Me viro imediatamente para porta por onde entrei, mas que porra está acontecendo aqui, estou ficando louco? Corro para conferir a casa aonde estão os país dela, olho o segundo andar inteiro, em todos os cômodos não há ninguém. Desço para o primeiro andar, caralho meu coração vai explodir nesse ritmo, confiro os cômodos e também estão vazios, volto para a sala de entrada e sobre uma lareira vejo um grande quadro que me deixam completamente arrepiado. Uma jovem de grandes cabelos negros, um rosto delicado, com olhos pequenos e sonolentos. Num piscar de olhos sinto como se olhasse diretamente para mim, eu só posso estar louco, isso não é possível, eu sonhei com Stacey?
O quadro cai, me deixando mais aflito que antes me aproximo lentamente, estou realmente assustado isso não pode ser real, olho atrás do quadro e vejo um símbolo parecido com um daqueles que estava na folha que o padre me entregou.
Saio da casa e sento na escada e observo o meu carro ainda incrédulo.
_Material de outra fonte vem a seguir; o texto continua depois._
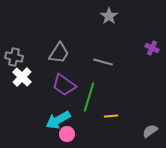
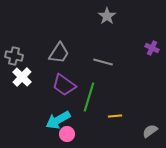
gray star: moved 2 px left
gray cross: moved 1 px up
yellow line: moved 4 px right
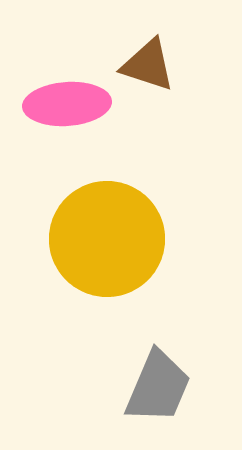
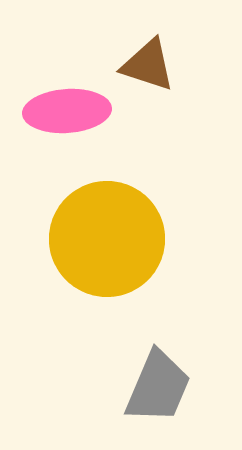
pink ellipse: moved 7 px down
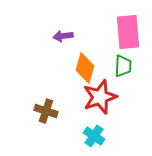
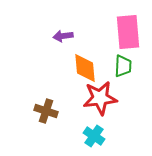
orange diamond: rotated 20 degrees counterclockwise
red star: moved 1 px down; rotated 12 degrees clockwise
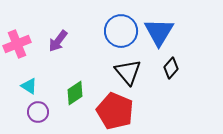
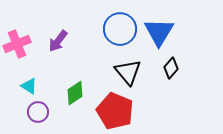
blue circle: moved 1 px left, 2 px up
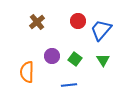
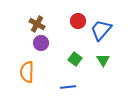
brown cross: moved 2 px down; rotated 21 degrees counterclockwise
purple circle: moved 11 px left, 13 px up
blue line: moved 1 px left, 2 px down
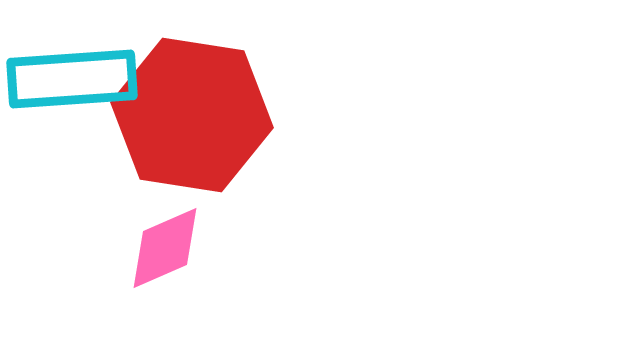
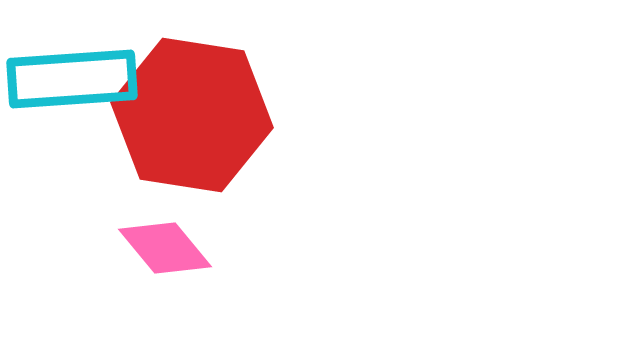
pink diamond: rotated 74 degrees clockwise
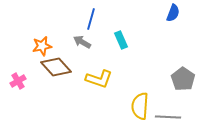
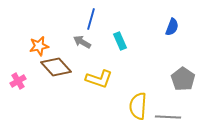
blue semicircle: moved 1 px left, 14 px down
cyan rectangle: moved 1 px left, 1 px down
orange star: moved 3 px left
yellow semicircle: moved 2 px left
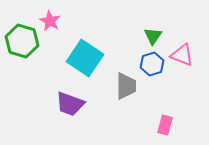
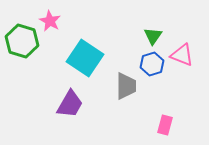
purple trapezoid: rotated 80 degrees counterclockwise
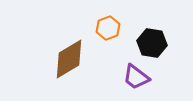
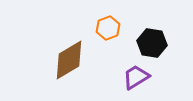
brown diamond: moved 1 px down
purple trapezoid: rotated 112 degrees clockwise
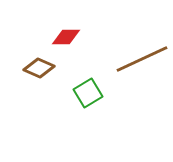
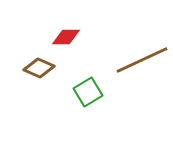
brown line: moved 1 px down
green square: moved 1 px up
Sinto que meu coração vai fugir pela boca, ainda estou ofegante.
Onde estão os Hermound? o que estava aqui? O que significam esses malditos símbolos?
Só conheço uma pessoa que pode me dar essas respostas, Robert J Flannagan, um estudioso de simbologia viciado em café e livros.
Vou usar o telefone deles e comunicar a agência sobre o ocorrido, pedir reforço pelo que me parece há mais dois desaparecidos.
Ligo e falo com Milles, ele me diz que vai falar com um amigo na delegacia para enviar alguns policiais, ele não parece muito feliz com a notícia. Pela primeira vez em anos ele me pergunta como estou, respondo que não tenho mais idade pra ficar correndo, ele me diz que talvez seja melhor passar o caso para outro, me nego a entregar, Milles nunca foi de se preocupar mas diz que vai marcar uma consulta com um médico, digo que vou aguardar os policiais e desligo.